Crédit : AS URCA

Les rêves européens de l’équipe féminine de futsal à l’URCA

En juillet auront lieu les championnats d’Europe de futsal universitaire féminin à Salerne, en Italie. Après une troisième place au championnat de France, les joueuses de Stéphane Le comptent bien représenter l’université rémoise à la hauteur de son patrimoine sportif. Pour cela, une seule chose manque à l’appel, des fonds pour financer le voyage.

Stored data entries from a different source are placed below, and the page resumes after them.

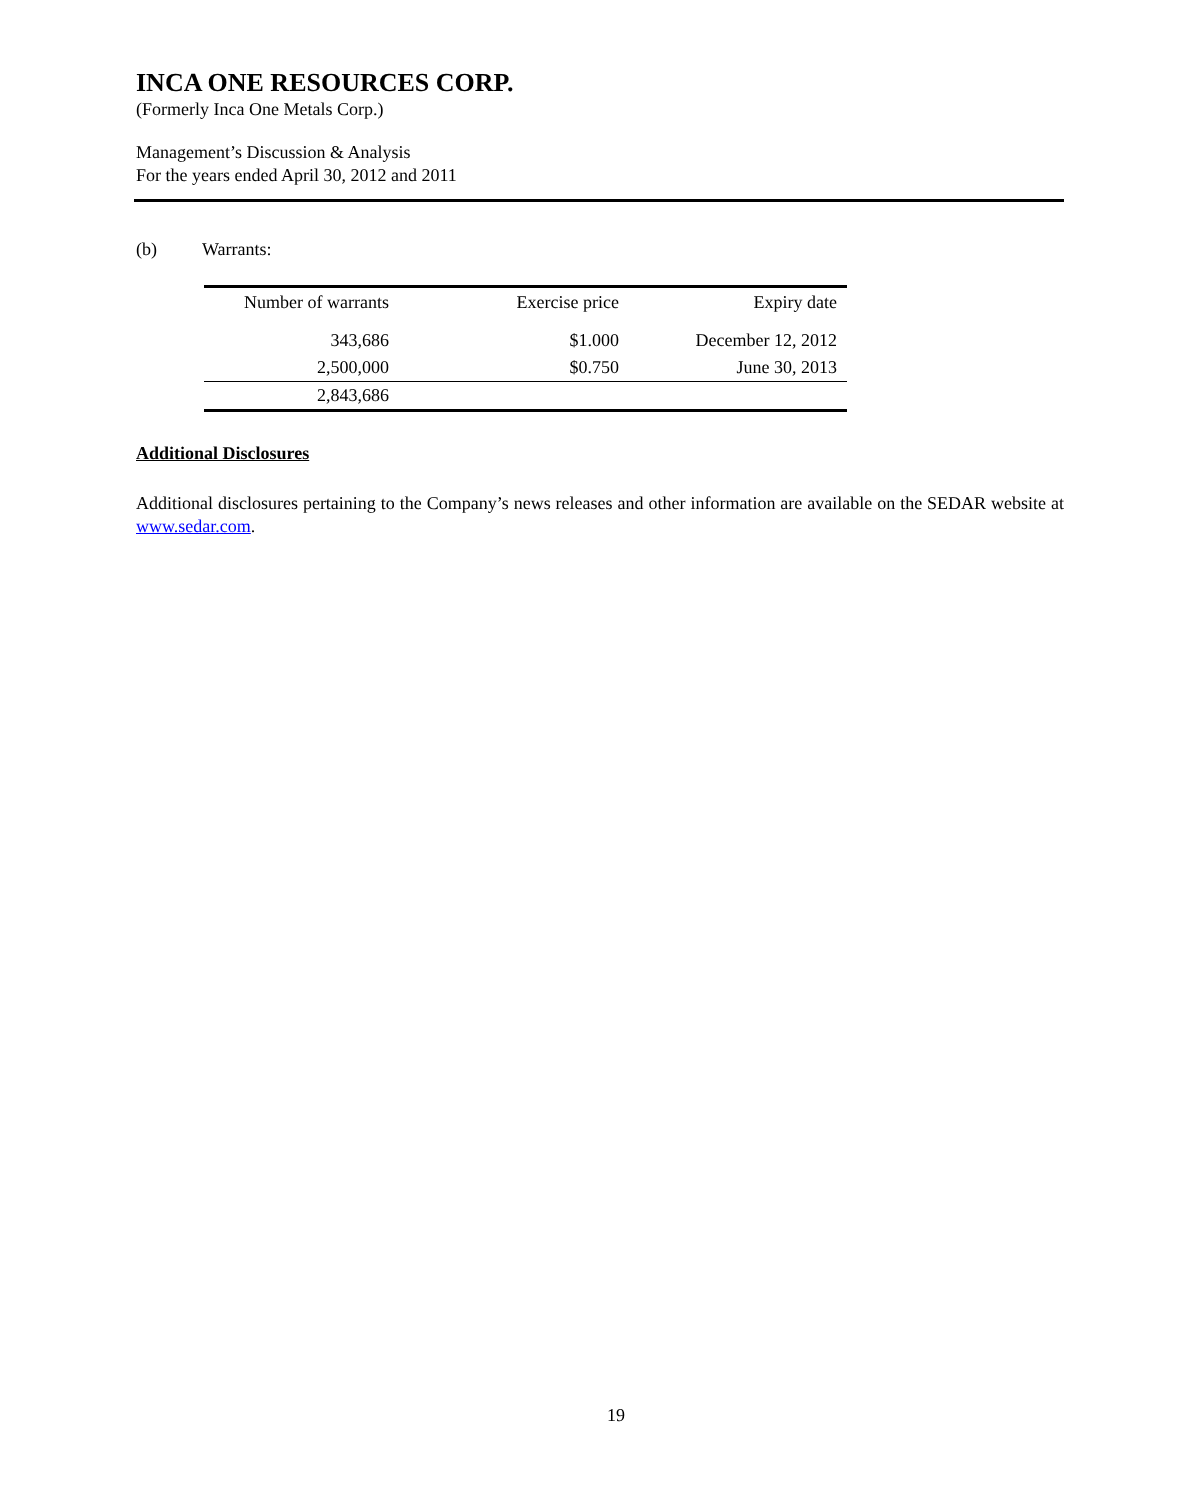INCA ONE RESOURCES CORP.
(Formerly Inca One Metals Corp.)
Management’s Discussion & Analysis
For the years ended April 30, 2012 and 2011
(b) Warrants:
| Number of warrants | Exercise price | Expiry date |
| --- | --- | --- |
| 343,686 | $1.000 | December 12, 2012 |
| 2,500,000 | $0.750 | June 30, 2013 |
| 2,843,686 | | |
Additional Disclosures
Additional disclosures pertaining to the Company’s news releases and other information are available on the SEDAR website at www.sedar.com.
19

Elles ont validé leur ticket sur le terrain, elles espèrent bien l’honorer en juillet prochain en Italie. Pour la 2e fois de leur histoire, les joueuses de l’URCA dont la plupart sont licenciées au Reims Métropole Futsal, se sont qualifiées pour les championnats d’Europe universitaire de futsal. Le fruit du travail d’une équipe soudée, supervisée par Stéphane Le. Une compétition que les Rémoises connaissent déjà, après leur première participation en juillet 2023 en Croatie. Un tournoi compliqué où elles ont terminé dixièmes sur douze équipes, après avoir décroché une deuxième place aux championnats de France en 2022.

Cette année, l’enjeu est tout autre. “L’objectif n’est pas du tout le même puisqu’en Croatie, nous sortions d’une année vierge. Là, nous sortons de deux années pleines. Notre nouvel objectif, avec une équipe plus expérimentée, est de viser le top 4″, affirme Coraline Adam, joueuse et organisatrice à l’AS URCA

Une histoire d’argent

Pour une telle aventure, il faut des moyens, et le temps presse. Comme en 2023, une cagnotte participative a été créée afin de collecter les fonds nécessaires pour un départ à Salerne. Et cette année, la contrainte majeure, c’est le temps. Contrairement à l’édition précédente, où leur place était assurée dès le départ, la décision officielle de leur qualification n’a cette fois été annoncée qu’en février. “L’URCA nous soutient et participe aux trois quarts du budget total. L’équipe, elle, cherche des sponsors. Nous allons mettre en place des actions comme des tournois pour récolter des fonds, notamment grâce à la buvette. Ensuite, c’est à nous, joueuses, de faire en sorte d’avoir l’argent suffisant pour partir”.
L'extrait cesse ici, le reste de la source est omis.